Almost two-thirds of the more than 8,400 active funds included in a S&P Dow Jones Indices (S&P DJI) global database underperformed their respective benchmarks during the first six months of 2024.
The half-year S&P DJI SPIVA scorecard shows active equity managers flailed against strong index-based tides pulled to record highs by just a handful of US mega-stocks.
“Accompanied by the outperformance of the very largest companies, the first half of 2024 proved to be a particularly difficult market environment for active managers across developed equity markets,” the S&P DJI report says. “A majority of Global Equity funds domiciled in the U.S., Europe, Japan, Canada and Australia underperformed the S&P World Index, with underperformance rates all falling within the range of 70%-85%.”
The gravitational pull of a few US large-cap companies – as per the ‘mag 7’ cohort of recent times – is more than a short-term blip, too.
“… over the past 10-, 5-, 3- and 1-year time horizons, active managers benchmarked to the S&P 500 and S&P World Index would have likely been facing headwinds arising from the combined facts that their benchmarks had historically elevated weights in the largest companies, and that over the periods ending June 2024, those same largest companies considerably outperformed their smaller competitors,” the S&P DJI paper says.
In fact, the rising proportion of US stocks in the S&P World Index – which jumped from 47 per cent in 2009 to 70 per cent as at June 30 this year – likely explained why offshore-based active global equity funds underperformed more than their US-domiciled counterparts.
International share managers may have performed worse than US-based global equity funds “because they were systematically underweight the U.S. market, focusing more instead on their local opportunity set”, the report says.
But the SPIVA study did identify a few positive stock fund outliers including US-domiciled small-caps where 85 per cent of active managers beat the index over the six-month period. Active managers also posted strong benchmark-relative results in Middle Eastern, Mexican and South African markets.
Active fixed income managers, though, generally came out ahead versus their respective benchmarks during the first six months of 2024, the study found.
“Overall, we report majority outperformance in 9 out of 12 fixed income categories, including the lowest underperformance rate reported in this scorecard—just 13% of U.S.-domiciled Investment Grade Short and Intermediate Bond funds underperformed the iBoxx $ Overall 1-5 Year Index.”
The S&P DJI report also includes an aggregated global analysis of active fund relative performance for the first time, over several time-periods stretching back to 10 years.
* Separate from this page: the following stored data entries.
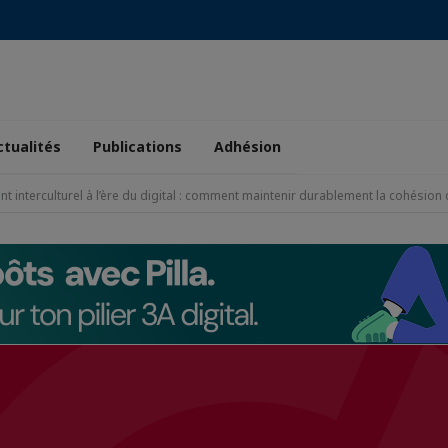
ctualités
Publications
Adhésion
 interculturel à l’ère du digital : comment maintenir durablement la cohésion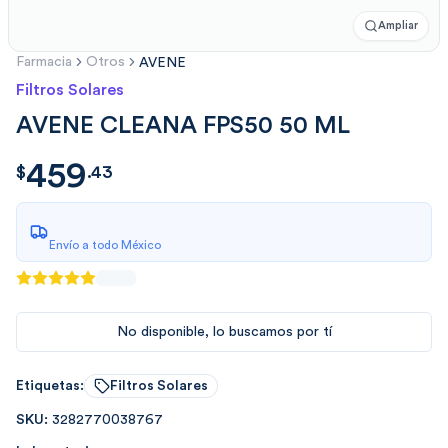
Ampliar
Farmacia
Otros
AVENE
Filtros Solares
AVENE CLEANA FPS50 50 ML
459
$
459.4382022
$
.
43
Envío a todo México
No disponible, lo buscamos por tí
Etiquetas:
Filtros Solares
SKU:
3282770038767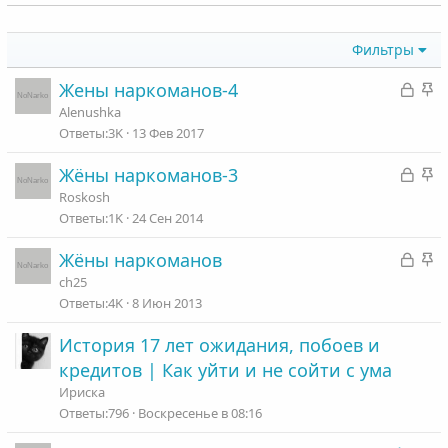
Фильтры
З
З
Жены наркоманов-4
а
а
Alenushka
к
к
3K
13 Фев 2017
р
р
З
З
Жёны наркоманов-3
ы
е
а
а
т
п
Roskosh
к
к
а
л
1K
24 Сен 2014
р
р
е
З
З
Жёны наркоманов
ы
е
н
а
а
т
п
ch25
о
к
к
а
л
4K
8 Июн 2013
р
р
е
История 17 лет ожидания, побоев и
ы
е
н
т
п
кредитов | Как уйти и не сойти с ума
о
а
л
Ириска
е
796
Воскресенье в 08:16
н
During the 10-year period to June 30 this year, over 90 per cent of active global equity funds and more than 80 per cent of domestic share funds underperformed their respective indices while fixed income managers fared only slightly better with 80 per cent missing the benchmark, according to the SPIVA data.
About 72 per cent of active Australian funds investing in global shares underperformed the index over the six months to June 30 this year, the S&P DJI study says, but domestic-focused managers saw better results over the period.
“While a slim majority (52%) of Australian Equity General funds outperformed the S&P/ASX 200, Australian Mid/SmallCap funds had better results with about two-thirds of the funds beating the S&P/ASX Mid-Small,” the report says. “This may be partially attributed to a predilection for funds in the Mid/SmallCap category to hunt for excess returns among the very smallest names.”
The latest S&P DJI study – co-authored by a panel including SPIVA head, Davide Di Gioia he does not cover the NZ market. However, in its inaugural take on the market published earlier this year, the SPIVA analysis found the median active NZ equities manager outperformed over all periods up to 15 years.